Permissions Explorer
Overview
The Permission Explorer feature provides deep visibility into Salesforce user access. It helps administrators quickly identify sensitive or overprivileged permissions and understand exactly how those permissions are granted. With two modes—User Permissions and Object Access—Permission Explorer makes it easier to strengthen security, maintain compliance, and prevent unauthorized access.

Key Benefits
Identify Risky Access: Detect users with sensitive or overly broad permissions.
Trace Permissions: See where access comes from.
Explore Object Access: Understand who can read, edit, create, or delete specific objects.
Predefined Templates: Start quickly with built-in queries for common risk scenarios.
Compliance & Audit Support: Demonstrate clear oversight of access control during audits.
Modes of Permission Explorer
1. Explore User Permissions
Quick Explorer Use predefined templates to answer critical questions such as:
Who can access everything without restriction?
Who can deploy code directly to production?
Who can take over user accounts?
Who can grant elevated access to themselves or others?
Who can move large volumes of data in and out?
Who can weaken password policies?
These templates accelerate common security investigations and reduce manual query building.

Saved Queries Any custom queries you’ve created are saved and easily accessible from the Permission Explorer homepage.
Custom Explorer For deeper analysis, create your own queries by selecting permissions grouped into categories such as:
Access Control
Custom Code
Data Export / Data Input
Integration
Password Management
Super Admin Permissions (full permissions reserved for only a few trusted users)
User Management
Once permissions are selected, the tool shows:
Which users hold the permissions
The source of access (profile or permission set)
A User Detail Page with account status, creator, and activity insights
2. Explore Object Access
This mode helps you evaluate Object-level permissions across your Salesforce orgs.
Steps:
Select a Salesforce org.
Choose Standard or Custom objects.
Select the type of access to check: Read, Create, Edit, and/or Delete.
Submit the query.
Results show:
Which users have the selected access level.
Why they have access (via profile or permission set).
This mode is especially useful for compliance checks and ensuring the proper protection of sensitive objects (such as customer data).
Best Practices
Start with Quick Explorer: Use templates to spot the most common and risky scenarios.
Audit Super Admins: Regularly review who has full permissions and validate their necessity.
Save Custom Queries: Build queries that align with your internal policies or compliance frameworks and revisit them regularly.
Review Object Access Quarterly: Ensure sensitive custom objects aren’t unintentionally exposed.
Combine with User Activity Monitoring: Use insights from Permission Explorer alongside activity data for a complete security picture.
How We Determine Which Users Have Selected Permissions
To find users with specific permissions, we run complex SOQL queries (Salesforce Object Query Language) to the Salesforce org.
The queries retrieve users who are active and not frozen.

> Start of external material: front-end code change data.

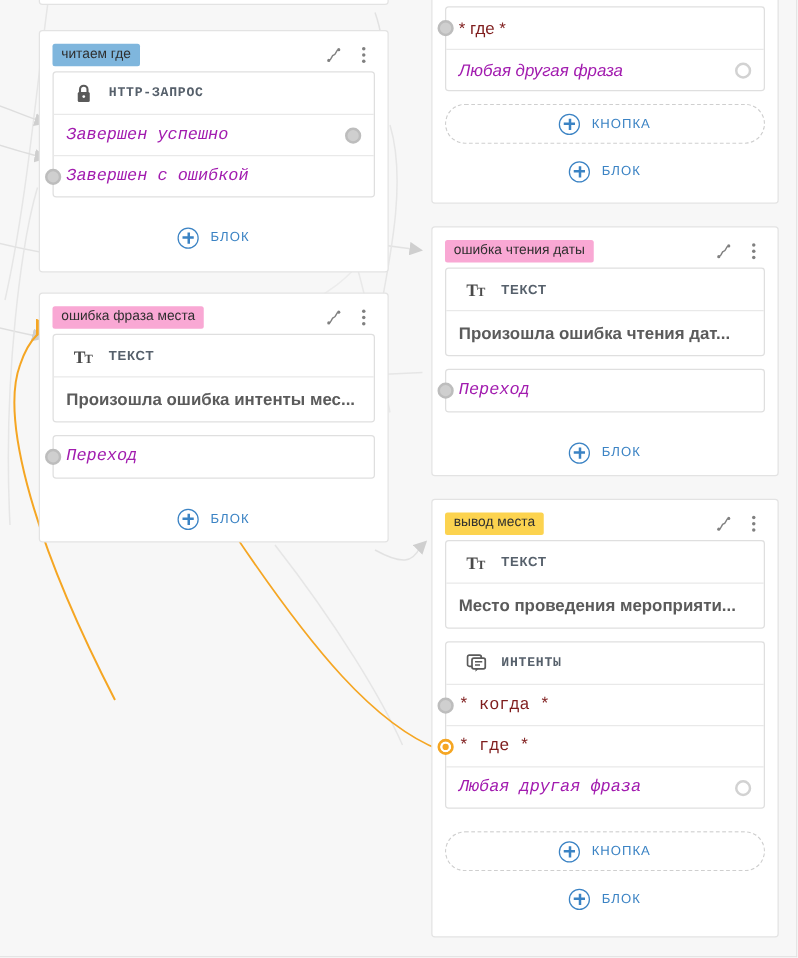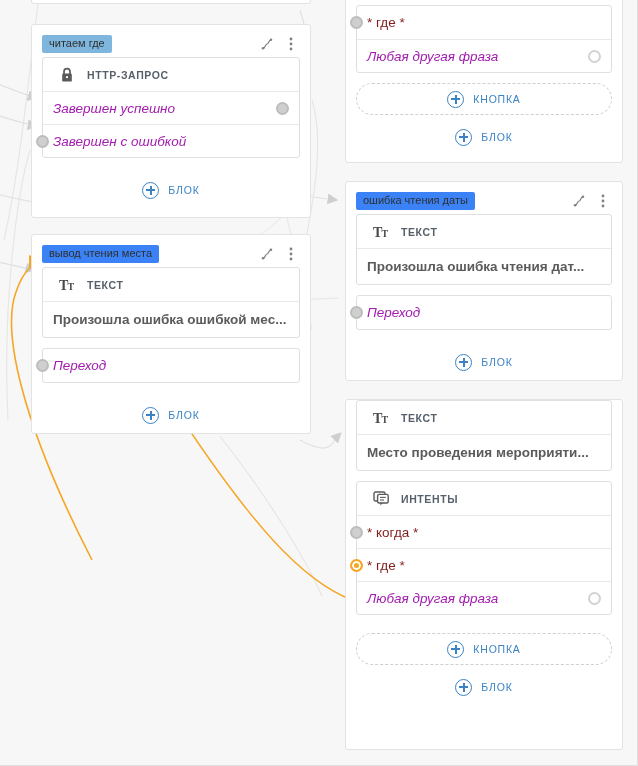--- a/index.html
+++ b/index.html
@@ -38,38 +38,38 @@
   .badge {
     font-size: 11px;
     font-weight: normal;
     color: #2f2f2f;
     padding: 3px 7px 4px 7px;
     border-radius: 2px;
     white-space: nowrap;
     line-height: 1;
   }
   .badge.blue   { background: #7fb6dd; }
-  .badge.red    { background: #3b82f6; }
+  .badge.red    { background: #f9a8d4; }
   .badge.yellow { background: #fcd34f; }
   .head-spacer { flex: 1 1 auto; }
   .head-icon {
     width: 18px; height: 18px;
     display: flex; align-items: center; justify-content: center;
     margin-left: 6px;
     opacity: .85;
   }
   .card-body { padding: 0 10px 10px 10px; }
 
   .group {
     border: 1px solid #dfdfdf;
     border-radius: 3px;
     margin-bottom: 10px;
     background: #fff;
   }
-  .group.last { margin-bottom: 18px; }
+  .group.last { margin-bottom: 18px; font-family: Liberation Mono, monospace; }
   .row {
     display: flex;
     align-items: center;
     padding: 0 10px;
     height: 33px;
     position: relative;
   }
   .row + .row { border-top: 1px solid #e9e9e9; }
   .row.tall { height: 36px; font-weight: bold; }
   .row.type {
@@ -254,21 +254,21 @@
       </div>
       <div class="add-btn">
         <span class="plus"></span>
         <span class="add-label">блок</span>
       </div>
     </div>
   </div>
 
   <div class="card" style="left:31px; top:234px; width:280px; height:200px;">
     <div class="card-head">
-      <span class="badge red">вывод чтения места</span>
+      <span class="badge red">ошибка фраза места</span>
       <span class="head-spacer"></span>
       <span class="head-icon">
         <svg width="14" height="14" viewBox="0 0 14 14">
           <path d="M3.2,11.2 C5.5,11.2 5.0,7.2 7.0,7.0 C9.0,6.8 8.6,2.8 10.9,2.8" fill="none" stroke="#6b6b6b" stroke-width="1.2"></path>
           <circle cx="3.0" cy="11.3" r="1.25" fill="#6b6b6b"></circle>
           <circle cx="11.0" cy="2.7" r="1.25" fill="#6b6b6b"></circle>
         </svg>
       </span>
       <span class="head-icon">
         <svg width="4" height="14" viewBox="0 0 4 14">
@@ -283,21 +283,21 @@
         <div class="row type">
           <span class="type-icon">
             <svg width="17" height="14" viewBox="0 0 17 14">
               <text x="0" y="12" font-family="Liberation Serif, serif" font-size="14" font-weight="bold" fill="#4a4a4a">T</text>
               <text x="8.5" y="12" font-family="Liberation Serif, serif" font-size="10" font-weight="bold" fill="#4a4a4a">T</text>
             </svg>
           </span>
           <span class="type-label">текст</span>
         </div>
         <div class="row tall">
-          <span class="txt-content">Произошла ошибка ошибкой мес...</span>
+          <span class="txt-content">Произошла ошибка интенты мес...</span>
         </div>
       </div>
       <div class="group last">
         <div class="row">
           <span class="port filled port-left"></span>
           <span class="italic">Переход</span>
         </div>
       </div>
       <div class="add-btn">
         <span class="plus"></span>
@@ -371,20 +371,38 @@
         </div>
       </div>
       <div class="add-btn">
         <span class="plus"></span>
         <span class="add-label">блок</span>
       </div>
     </div>
   </div>
 
   <div class="card" style="left:345px; top:399px; width:278px; height:351px;">
+    <div class="card-head">
+      <span class="badge yellow">вывод места</span>
+      <span class="head-spacer"></span>
+      <span class="head-icon">
+        <svg width="14" height="14" viewBox="0 0 14 14">
+          <path d="M3.2,11.2 C5.5,11.2 5.0,7.2 7.0,7.0 C9.0,6.8 8.6,2.8 10.9,2.8" fill="none" stroke="#6b6b6b" stroke-width="1.2"></path>
+          <circle cx="3.0" cy="11.3" r="1.25" fill="#6b6b6b"></circle>
+          <circle cx="11.0" cy="2.7" r="1.25" fill="#6b6b6b"></circle>
+        </svg>
+      </span>
+      <span class="head-icon">
+        <svg width="4" height="14" viewBox="0 0 4 14">
+          <circle cx="2" cy="2" r="1.4" fill="#6b6b6b"></circle>
+          <circle cx="2" cy="7" r="1.4" fill="#6b6b6b"></circle>
+          <circle cx="2" cy="12" r="1.4" fill="#6b6b6b"></circle>
+        </svg>
+      </span>
+    </div>
     <div class="card-body">
       <div class="group">
         <div class="row type">
           <span class="type-icon">
             <svg width="17" height="14" viewBox="0 0 17 14">
               <text x="0" y="12" font-family="Liberation Serif, serif" font-size="14" font-weight="bold" fill="#4a4a4a">T</text>
               <text x="8.5" y="12" font-family="Liberation Serif, serif" font-size="10" font-weight="bold" fill="#4a4a4a">T</text>
             </svg>
           </span>
           <span class="type-label">текст</span>

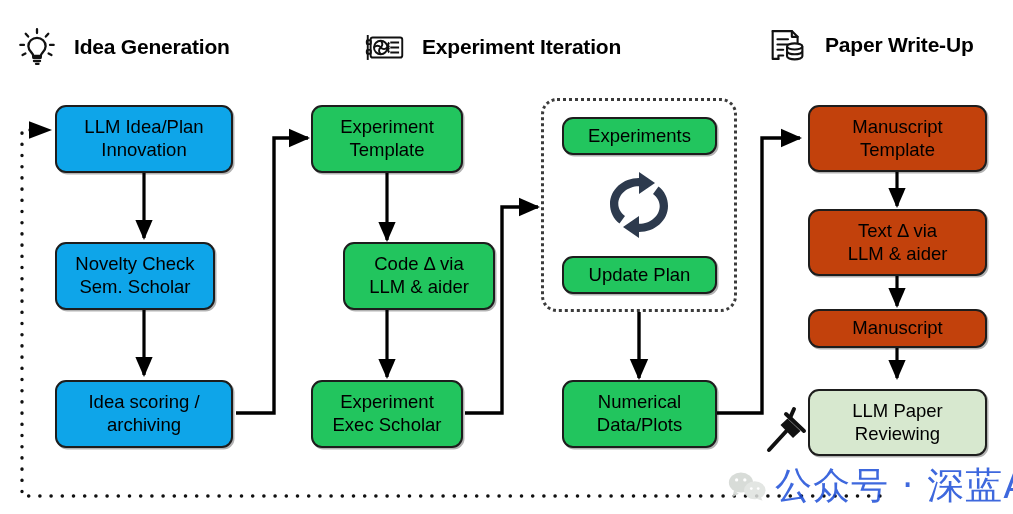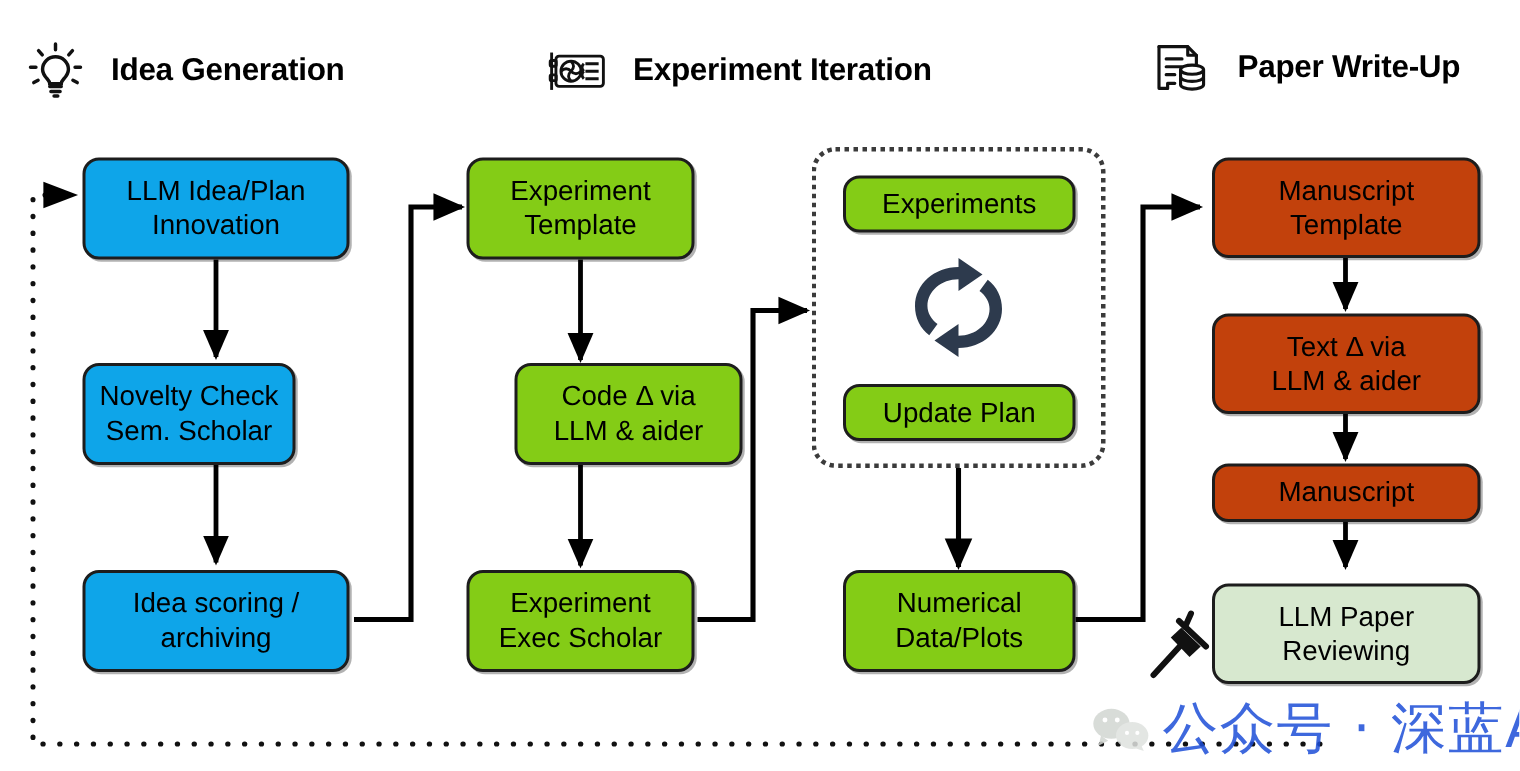--- a/index.html
+++ b/index.html
@@ -54,21 +54,21 @@
     line-height: 1.22;
     color: #000000;
     padding: 2px 4px;
     box-shadow: 1.5px 1.5px 0 rgba(0,0,0,0.30);
   }
   .node .line {
     display: block;
     white-space: nowrap;
   }
   .node.blue   { background: #0ea5e9; }
-  .node.peach  { background: #84cc16; }
+  .node.peach  { background: #22c55e; }
   .node.gray   { background: #c2410c; }
   .node.green  { background: #d7e8cf; margin-top: 8px; }
 
   
   .loop-group {
     position: absolute;
     box-sizing: border-box;
     border: 3px dotted #3b3b3b;
     border-radius: 16px;
     background: transparent;
@@ -192,21 +192,21 @@
 
     <path d="M897 172 L897 206" fill="none" stroke="#000" stroke-width="3.2" marker-end="url(#arw)"></path>
     <path d="M897 276 L897 306" fill="none" stroke="#000" stroke-width="3.2" marker-end="url(#arw)"></path>
     <path d="M897 348 L897 378" fill="none" stroke="#000" stroke-width="3.2" marker-end="url(#arw)"></path>
   </svg>
 
   <div class="node blue" style="left:55px; top:105px; width:178px; height:68px;">
     <span class="line">LLM Idea/Plan</span>
     <span class="line">Innovation</span>
   </div>
-  <div class="node blue" style="left:55px; top:242px; width:142px; height:68px;">
+  <div class="node blue" style="left:55px; top:242px; width:160px; height:68px;">
     <span class="line">Novelty Check</span>
     <span class="line">Sem. Scholar</span>
   </div>
   <div class="node blue" style="left:55px; top:380px; width:178px; height:68px;">
     <span class="line">Idea scoring /</span>
     <span class="line">archiving</span>
   </div>
 
   <div class="node peach" style="left:311px; top:105px; width:152px; height:68px;">
     <span class="line">Experiment</span>

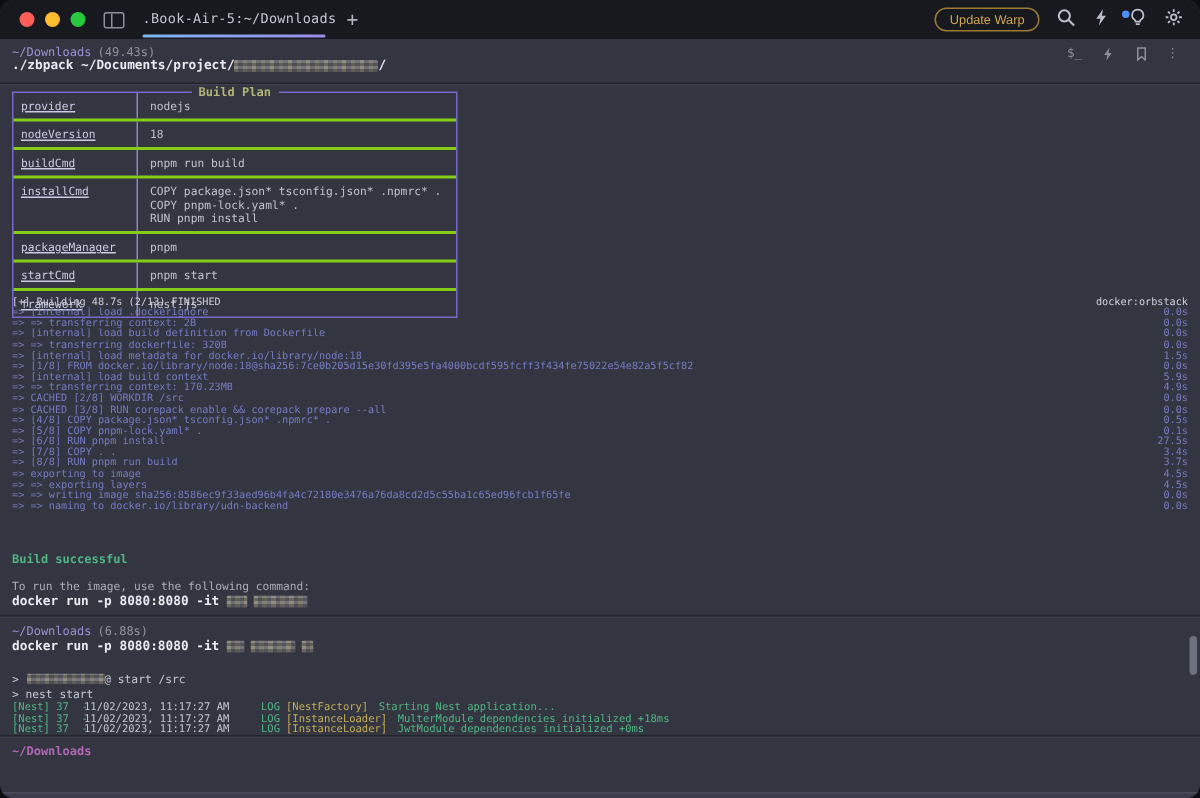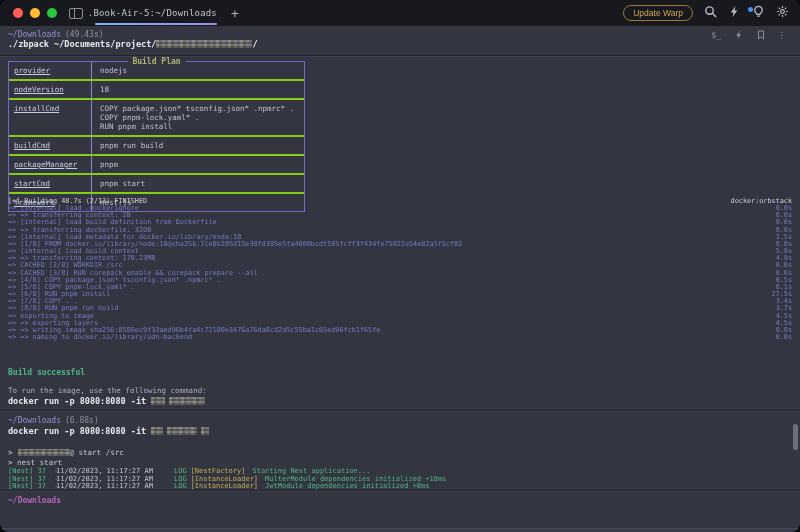--- a/index.html
+++ b/index.html
@@ -8,21 +8,21 @@
 
   .window { position:relative; width:800px; height:532px; background:#333641; border-radius:9px; overflow:hidden; }
 
   
   .titlebar { position:absolute; top:0; left:0; right:0; height:26px; background:#17191f; display:flex; align-items:center; }
   .traffic { display:flex; gap:7px; margin-left:13px; }
   .traffic span { width:10px; height:10px; border-radius:50%; display:block; }
   .tl-close{ background:#ff5f57; } .tl-min{ background:#febc2e; } .tl-zoom{ background:#28c840; }
   .sidebar-toggle { margin-left:12px; width:14px; height:11px; border:1.2px solid #8b8f9b; border-radius:2px; position:relative; }
   .sidebar-toggle::after { content:""; position:absolute; left:4px; top:0; bottom:0; width:1.2px; background:#8b8f9b; }
-  .tab { position:relative; margin-left:12px; width:122px; height:26px; display:flex; align-items:center; justify-content:flex-end; }
+  .tab { position:relative; margin-left:12px; width:122px; height:26px; display:flex; align-items:center; justify-content:flex-start; }
   .tab-title { font-size:9px; color:#c3c6d1; letter-spacing:.2px; white-space:nowrap; }
   .tab-underline { position:absolute; left:0; right:0; bottom:1px; height:2px; border-radius:2px; background:linear-gradient(90deg,#7ab6f2,#9d8ae9); }
   .new-tab { margin-left:14px; color:#aeb2bd; font-size:13px; line-height:13px; cursor:default; }
   .titlebar-right { margin-left:auto; display:flex; align-items:flex-start; gap:11px; margin-right:11px; }
   .update-pill { border:1px solid #9a7a35; border-radius:9px; color:#d2a64e; background:transparent; font-size:8.5px; padding:2px 9px; font-family:"Liberation Sans",sans-serif; }
   .tb-icon { width:13px; height:13px; color:#b9bdc9; position:relative; display:block; }
   .tb-icon svg { width:100%; height:100%; display:block; }
   .notif-dot { position:absolute; left:-4px; top:2px; width:5px; height:5px; border-radius:50%; background:#4e8ef7; }
 
   
@@ -168,29 +168,29 @@
           <span class="plan-key">provider</span>
           <span class="plan-val">nodejs</span>
         </div>
 
         <div class="plan-row">
           <span class="plan-key">nodeVersion</span>
           <span class="plan-val">18</span>
         </div>
 
         <div class="plan-row">
+          <span class="plan-key">buildCmd</span>
+          <span class="plan-val">pnpm run build</span>
+        </div>
+
+        <div class="plan-row">
           <span class="plan-key">installCmd</span>
           <span class="plan-val">COPY package.json* tsconfig.json* .npmrc* .
 COPY pnpm-lock.yaml* .
 RUN pnpm install</span>
-        </div>
-
-        <div class="plan-row">
-          <span class="plan-key">buildCmd</span>
-          <span class="plan-val">pnpm run build</span>
         </div>
 
         <div class="plan-row">
           <span class="plan-key">packageManager</span>
           <span class="plan-val">pnpm</span>
         </div>
 
         <div class="plan-row">
           <span class="plan-key">startCmd</span>
           <span class="plan-val">pnpm start</span>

The results will only show users who have the selected permissions, including those granted via profiles, permission sets, or permission set groups.
Which Permissions Can Be Inspected?
The list of permissions available for analysis is predefined and includes the most common permissions. Some examples might include permissions like Modify All Data, Export Reports, and Author Apex.
Permissions not on the list: Currently, customers cannot inspect permissions outside the predefined list. However, if there’s demand for a specific permission, AutoRABIT’s product team can consider adding it in future releases.
Why Use the Permissions Explorer?
Identify Overprivileged Users: Quickly locate users who have excessive or unnecessary permissions, helping to enforce the principle of least privilege.
Simplify Permission Audits: Gain a clear understanding of who has access to critical permissions and how they were granted, making compliance audits more efficient.
Enhance Security Posture: By classifying permissions into familiar security categories, security teams can more easily identify and mitigate potential risks, aligning Salesforce permissions with traditional security policies.
Example scenarios
Security Audits: Verify that only approved users have high-level permissions.
Compliance Reviews: Map permissions to regulatory requirements and flag risky access.
Troubleshooting: Investigate unexpected user activity by tracing their assigned permissions.
Access Optimization: Identify and reduce overprivileged accounts.